# [Directions]
The expected output is exactly the lines below, starting at the line with "- soap bottle [732,276,793,401]" and ending at the line with "knife block [373,181,422,248]", both included; no other line belongs in it.

# [Available data]
=== Section Start ===

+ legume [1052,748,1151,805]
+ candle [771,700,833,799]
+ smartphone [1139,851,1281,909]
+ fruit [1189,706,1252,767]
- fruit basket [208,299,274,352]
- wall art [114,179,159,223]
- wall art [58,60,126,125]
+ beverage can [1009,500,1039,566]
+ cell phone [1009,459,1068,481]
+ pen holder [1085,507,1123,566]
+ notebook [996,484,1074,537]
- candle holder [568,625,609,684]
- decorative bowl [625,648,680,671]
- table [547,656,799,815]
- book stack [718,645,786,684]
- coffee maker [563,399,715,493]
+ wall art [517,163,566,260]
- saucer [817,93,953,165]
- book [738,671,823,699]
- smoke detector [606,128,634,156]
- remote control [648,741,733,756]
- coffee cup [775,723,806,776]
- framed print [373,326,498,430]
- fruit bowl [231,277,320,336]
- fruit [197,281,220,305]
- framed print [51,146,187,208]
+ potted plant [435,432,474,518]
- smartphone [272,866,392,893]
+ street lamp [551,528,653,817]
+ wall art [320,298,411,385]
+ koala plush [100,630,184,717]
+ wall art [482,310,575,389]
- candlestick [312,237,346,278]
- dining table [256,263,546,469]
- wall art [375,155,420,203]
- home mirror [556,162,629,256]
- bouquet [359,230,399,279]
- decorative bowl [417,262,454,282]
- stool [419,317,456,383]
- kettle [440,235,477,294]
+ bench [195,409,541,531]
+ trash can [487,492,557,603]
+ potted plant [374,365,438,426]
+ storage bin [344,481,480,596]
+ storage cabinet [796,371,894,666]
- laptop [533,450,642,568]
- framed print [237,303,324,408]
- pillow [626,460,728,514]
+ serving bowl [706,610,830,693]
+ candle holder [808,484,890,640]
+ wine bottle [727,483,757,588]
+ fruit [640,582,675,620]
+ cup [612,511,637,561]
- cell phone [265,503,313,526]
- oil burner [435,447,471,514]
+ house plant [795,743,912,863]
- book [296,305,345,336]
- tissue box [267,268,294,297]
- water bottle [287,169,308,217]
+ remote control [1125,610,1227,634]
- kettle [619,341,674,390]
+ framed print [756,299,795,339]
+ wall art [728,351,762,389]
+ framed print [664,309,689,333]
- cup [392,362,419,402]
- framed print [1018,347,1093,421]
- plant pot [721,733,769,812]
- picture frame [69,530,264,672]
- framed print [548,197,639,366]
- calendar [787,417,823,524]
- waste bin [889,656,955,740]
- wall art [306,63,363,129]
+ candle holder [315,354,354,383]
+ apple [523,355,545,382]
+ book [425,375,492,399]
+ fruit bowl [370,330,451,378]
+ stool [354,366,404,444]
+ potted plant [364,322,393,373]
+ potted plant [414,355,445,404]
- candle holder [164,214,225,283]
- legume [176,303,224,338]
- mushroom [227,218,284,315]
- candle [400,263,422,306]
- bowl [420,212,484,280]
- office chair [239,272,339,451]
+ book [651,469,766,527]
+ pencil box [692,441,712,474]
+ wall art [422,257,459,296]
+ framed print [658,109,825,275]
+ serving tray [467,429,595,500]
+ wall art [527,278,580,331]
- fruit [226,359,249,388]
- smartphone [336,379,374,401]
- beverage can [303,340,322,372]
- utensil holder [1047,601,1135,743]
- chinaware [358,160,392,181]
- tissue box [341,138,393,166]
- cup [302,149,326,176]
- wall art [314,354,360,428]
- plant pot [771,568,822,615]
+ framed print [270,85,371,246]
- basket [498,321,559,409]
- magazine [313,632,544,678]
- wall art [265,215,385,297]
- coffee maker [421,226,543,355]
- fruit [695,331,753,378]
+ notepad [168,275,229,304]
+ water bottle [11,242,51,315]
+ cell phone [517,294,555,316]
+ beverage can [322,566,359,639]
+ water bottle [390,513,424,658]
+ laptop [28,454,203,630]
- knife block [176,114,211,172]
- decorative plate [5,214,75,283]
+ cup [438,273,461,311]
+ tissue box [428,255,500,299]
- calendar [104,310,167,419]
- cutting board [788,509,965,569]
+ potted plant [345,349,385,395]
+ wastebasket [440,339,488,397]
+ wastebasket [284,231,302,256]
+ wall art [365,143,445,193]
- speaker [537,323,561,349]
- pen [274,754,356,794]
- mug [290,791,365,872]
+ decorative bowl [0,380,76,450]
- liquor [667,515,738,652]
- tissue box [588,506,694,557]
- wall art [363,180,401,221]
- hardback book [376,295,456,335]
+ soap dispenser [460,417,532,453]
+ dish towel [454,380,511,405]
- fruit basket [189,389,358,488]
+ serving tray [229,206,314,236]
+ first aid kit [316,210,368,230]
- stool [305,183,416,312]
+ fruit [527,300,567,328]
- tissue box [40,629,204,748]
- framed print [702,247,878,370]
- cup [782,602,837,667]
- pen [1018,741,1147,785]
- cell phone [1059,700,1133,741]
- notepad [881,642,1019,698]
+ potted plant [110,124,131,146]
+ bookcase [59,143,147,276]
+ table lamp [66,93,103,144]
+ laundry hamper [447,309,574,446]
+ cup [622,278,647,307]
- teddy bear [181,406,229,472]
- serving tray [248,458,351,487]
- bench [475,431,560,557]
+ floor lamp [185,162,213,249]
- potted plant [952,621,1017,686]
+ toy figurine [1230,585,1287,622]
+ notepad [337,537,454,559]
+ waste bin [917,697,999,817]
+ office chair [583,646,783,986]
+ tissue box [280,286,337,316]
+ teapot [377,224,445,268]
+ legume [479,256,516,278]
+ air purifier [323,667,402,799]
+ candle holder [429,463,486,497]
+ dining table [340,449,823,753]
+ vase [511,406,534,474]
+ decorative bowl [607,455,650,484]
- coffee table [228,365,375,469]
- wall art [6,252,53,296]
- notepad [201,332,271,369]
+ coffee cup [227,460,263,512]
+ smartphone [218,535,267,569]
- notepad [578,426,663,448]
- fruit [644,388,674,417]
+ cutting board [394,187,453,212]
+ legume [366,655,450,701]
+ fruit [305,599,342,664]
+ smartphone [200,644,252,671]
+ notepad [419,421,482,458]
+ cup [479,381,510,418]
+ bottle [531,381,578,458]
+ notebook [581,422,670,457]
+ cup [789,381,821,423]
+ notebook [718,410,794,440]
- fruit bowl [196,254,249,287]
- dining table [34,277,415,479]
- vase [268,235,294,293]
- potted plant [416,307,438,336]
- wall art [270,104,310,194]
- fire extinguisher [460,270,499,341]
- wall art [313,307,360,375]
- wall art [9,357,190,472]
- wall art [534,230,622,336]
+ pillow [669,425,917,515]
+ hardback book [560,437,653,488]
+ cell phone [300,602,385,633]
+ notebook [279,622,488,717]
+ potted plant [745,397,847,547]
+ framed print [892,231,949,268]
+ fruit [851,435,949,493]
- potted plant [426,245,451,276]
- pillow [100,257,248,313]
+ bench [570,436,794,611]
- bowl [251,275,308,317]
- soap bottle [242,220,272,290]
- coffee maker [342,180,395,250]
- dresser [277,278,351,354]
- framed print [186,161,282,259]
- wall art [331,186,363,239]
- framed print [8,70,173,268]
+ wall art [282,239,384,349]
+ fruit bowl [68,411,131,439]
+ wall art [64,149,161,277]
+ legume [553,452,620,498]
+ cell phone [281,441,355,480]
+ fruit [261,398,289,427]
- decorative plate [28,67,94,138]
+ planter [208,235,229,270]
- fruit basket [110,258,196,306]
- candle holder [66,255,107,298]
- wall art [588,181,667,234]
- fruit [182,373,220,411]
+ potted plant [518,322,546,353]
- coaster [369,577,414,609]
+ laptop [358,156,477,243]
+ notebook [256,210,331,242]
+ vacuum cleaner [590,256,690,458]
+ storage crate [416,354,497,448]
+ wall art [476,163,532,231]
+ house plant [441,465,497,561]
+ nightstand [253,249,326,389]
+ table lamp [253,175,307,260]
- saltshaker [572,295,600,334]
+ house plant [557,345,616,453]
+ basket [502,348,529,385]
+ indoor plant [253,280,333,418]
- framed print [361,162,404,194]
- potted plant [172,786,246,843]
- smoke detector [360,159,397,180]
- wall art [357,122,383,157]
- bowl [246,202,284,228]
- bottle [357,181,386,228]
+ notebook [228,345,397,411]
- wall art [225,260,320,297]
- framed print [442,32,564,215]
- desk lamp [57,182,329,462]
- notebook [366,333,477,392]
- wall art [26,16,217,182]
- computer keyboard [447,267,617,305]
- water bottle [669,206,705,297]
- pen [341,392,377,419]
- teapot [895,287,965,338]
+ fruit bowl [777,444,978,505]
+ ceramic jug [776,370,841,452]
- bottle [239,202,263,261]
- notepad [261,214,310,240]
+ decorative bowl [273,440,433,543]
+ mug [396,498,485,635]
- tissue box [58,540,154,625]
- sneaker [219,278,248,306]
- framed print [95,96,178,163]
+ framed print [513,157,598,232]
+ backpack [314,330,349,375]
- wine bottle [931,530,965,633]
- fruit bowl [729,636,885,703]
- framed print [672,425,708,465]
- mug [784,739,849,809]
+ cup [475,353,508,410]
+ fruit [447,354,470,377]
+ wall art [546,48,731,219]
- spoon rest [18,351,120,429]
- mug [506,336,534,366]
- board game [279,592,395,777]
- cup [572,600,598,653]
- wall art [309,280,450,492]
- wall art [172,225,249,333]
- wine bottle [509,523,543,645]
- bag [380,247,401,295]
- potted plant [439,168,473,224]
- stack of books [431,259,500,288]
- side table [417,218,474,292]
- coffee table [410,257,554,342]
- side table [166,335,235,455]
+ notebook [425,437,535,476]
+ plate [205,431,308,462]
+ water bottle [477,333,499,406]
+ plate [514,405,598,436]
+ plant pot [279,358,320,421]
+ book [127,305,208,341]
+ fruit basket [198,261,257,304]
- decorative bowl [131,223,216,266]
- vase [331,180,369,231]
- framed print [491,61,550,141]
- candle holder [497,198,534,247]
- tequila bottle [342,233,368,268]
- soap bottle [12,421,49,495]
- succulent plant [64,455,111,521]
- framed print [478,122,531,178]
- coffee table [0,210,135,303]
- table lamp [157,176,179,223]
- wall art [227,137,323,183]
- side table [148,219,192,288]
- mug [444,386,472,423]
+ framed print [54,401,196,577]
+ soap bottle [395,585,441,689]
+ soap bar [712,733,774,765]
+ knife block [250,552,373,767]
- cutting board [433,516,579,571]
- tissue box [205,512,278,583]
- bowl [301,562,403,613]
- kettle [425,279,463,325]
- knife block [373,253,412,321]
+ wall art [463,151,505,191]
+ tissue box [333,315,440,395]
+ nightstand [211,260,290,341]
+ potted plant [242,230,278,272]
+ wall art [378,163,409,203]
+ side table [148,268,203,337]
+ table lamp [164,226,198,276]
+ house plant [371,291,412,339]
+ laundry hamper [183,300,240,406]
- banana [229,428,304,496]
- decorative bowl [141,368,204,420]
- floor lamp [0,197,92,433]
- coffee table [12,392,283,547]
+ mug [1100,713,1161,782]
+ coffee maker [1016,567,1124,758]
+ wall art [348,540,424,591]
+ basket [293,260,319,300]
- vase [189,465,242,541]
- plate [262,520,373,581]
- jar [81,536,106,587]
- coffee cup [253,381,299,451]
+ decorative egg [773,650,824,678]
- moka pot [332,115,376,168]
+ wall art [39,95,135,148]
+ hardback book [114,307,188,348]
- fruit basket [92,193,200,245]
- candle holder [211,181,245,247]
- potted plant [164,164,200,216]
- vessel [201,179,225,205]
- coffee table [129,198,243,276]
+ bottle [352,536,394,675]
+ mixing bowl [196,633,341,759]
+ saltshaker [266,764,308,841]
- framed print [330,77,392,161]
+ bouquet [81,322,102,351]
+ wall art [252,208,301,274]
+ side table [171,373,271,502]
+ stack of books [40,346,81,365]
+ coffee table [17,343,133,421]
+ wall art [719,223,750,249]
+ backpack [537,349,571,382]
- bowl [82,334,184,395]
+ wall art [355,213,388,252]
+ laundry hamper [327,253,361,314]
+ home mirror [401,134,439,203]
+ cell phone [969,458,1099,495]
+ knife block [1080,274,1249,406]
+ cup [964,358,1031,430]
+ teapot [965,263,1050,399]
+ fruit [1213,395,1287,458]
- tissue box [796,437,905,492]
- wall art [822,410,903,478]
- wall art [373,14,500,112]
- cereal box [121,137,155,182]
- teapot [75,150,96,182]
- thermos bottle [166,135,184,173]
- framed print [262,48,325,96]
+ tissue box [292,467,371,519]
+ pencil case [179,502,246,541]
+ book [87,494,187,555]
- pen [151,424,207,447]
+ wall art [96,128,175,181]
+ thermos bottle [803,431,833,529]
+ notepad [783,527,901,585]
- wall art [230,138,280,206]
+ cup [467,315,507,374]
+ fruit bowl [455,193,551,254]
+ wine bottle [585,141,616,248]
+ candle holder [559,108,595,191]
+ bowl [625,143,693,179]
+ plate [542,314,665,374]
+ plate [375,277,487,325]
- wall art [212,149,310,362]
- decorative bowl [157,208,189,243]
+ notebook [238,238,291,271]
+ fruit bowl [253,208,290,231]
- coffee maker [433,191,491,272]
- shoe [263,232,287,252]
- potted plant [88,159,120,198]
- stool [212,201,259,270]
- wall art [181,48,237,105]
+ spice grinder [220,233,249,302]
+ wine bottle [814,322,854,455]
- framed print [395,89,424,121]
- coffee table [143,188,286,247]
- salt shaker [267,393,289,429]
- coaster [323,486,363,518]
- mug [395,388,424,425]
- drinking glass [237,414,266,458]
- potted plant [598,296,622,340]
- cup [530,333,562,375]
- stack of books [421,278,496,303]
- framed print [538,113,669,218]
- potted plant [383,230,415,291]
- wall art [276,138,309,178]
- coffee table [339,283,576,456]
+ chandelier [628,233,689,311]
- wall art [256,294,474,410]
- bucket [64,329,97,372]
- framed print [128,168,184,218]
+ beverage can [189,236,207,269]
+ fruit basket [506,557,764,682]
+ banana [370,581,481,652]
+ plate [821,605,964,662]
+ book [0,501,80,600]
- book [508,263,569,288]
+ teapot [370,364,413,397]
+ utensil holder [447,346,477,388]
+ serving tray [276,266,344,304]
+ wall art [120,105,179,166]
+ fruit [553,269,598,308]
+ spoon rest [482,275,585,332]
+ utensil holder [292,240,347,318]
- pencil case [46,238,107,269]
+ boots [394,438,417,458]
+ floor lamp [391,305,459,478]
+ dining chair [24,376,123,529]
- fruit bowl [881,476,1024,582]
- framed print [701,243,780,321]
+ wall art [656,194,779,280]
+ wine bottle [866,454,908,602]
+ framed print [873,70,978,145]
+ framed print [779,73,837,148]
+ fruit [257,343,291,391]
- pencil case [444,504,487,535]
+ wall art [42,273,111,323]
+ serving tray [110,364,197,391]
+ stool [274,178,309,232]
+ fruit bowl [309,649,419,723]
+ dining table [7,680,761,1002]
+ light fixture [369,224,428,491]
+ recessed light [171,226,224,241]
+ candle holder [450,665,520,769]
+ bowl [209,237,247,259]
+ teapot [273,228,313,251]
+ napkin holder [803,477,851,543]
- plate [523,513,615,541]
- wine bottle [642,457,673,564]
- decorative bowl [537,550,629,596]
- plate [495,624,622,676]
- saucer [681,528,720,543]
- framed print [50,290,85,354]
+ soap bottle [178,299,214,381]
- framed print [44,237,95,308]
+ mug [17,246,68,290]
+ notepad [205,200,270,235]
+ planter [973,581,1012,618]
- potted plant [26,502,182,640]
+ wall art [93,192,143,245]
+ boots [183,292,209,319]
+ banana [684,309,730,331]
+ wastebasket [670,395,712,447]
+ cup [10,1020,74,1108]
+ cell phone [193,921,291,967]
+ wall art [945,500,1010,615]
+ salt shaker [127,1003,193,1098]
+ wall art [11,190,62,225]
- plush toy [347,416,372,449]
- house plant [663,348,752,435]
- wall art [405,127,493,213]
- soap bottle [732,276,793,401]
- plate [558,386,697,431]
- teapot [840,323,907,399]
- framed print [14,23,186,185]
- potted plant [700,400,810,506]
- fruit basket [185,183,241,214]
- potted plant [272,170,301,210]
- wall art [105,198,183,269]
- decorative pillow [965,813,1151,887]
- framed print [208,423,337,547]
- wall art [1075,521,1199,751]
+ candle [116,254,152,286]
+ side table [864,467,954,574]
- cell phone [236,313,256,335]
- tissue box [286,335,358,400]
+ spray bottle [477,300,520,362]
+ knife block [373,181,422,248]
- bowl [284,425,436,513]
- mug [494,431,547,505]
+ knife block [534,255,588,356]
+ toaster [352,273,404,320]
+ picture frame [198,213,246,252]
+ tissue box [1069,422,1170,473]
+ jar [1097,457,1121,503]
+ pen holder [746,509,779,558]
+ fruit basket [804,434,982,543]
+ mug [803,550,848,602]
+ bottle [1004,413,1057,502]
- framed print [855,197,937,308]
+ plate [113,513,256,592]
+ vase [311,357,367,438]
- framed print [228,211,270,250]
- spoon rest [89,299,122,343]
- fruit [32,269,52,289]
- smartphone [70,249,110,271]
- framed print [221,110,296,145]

=== Section End ===

# [Output below]
- soap bottle [732,276,793,401]
- plate [558,386,697,431]
- teapot [840,323,907,399]
- framed print [14,23,186,185]
- potted plant [700,400,810,506]
- fruit basket [185,183,241,214]
- potted plant [272,170,301,210]
- wall art [105,198,183,269]
- decorative pillow [965,813,1151,887]
- framed print [208,423,337,547]
- wall art [1075,521,1199,751]
+ candle [116,254,152,286]
+ side table [864,467,954,574]
- cell phone [236,313,256,335]
- tissue box [286,335,358,400]
+ spray bottle [477,300,520,362]
+ knife block [373,181,422,248]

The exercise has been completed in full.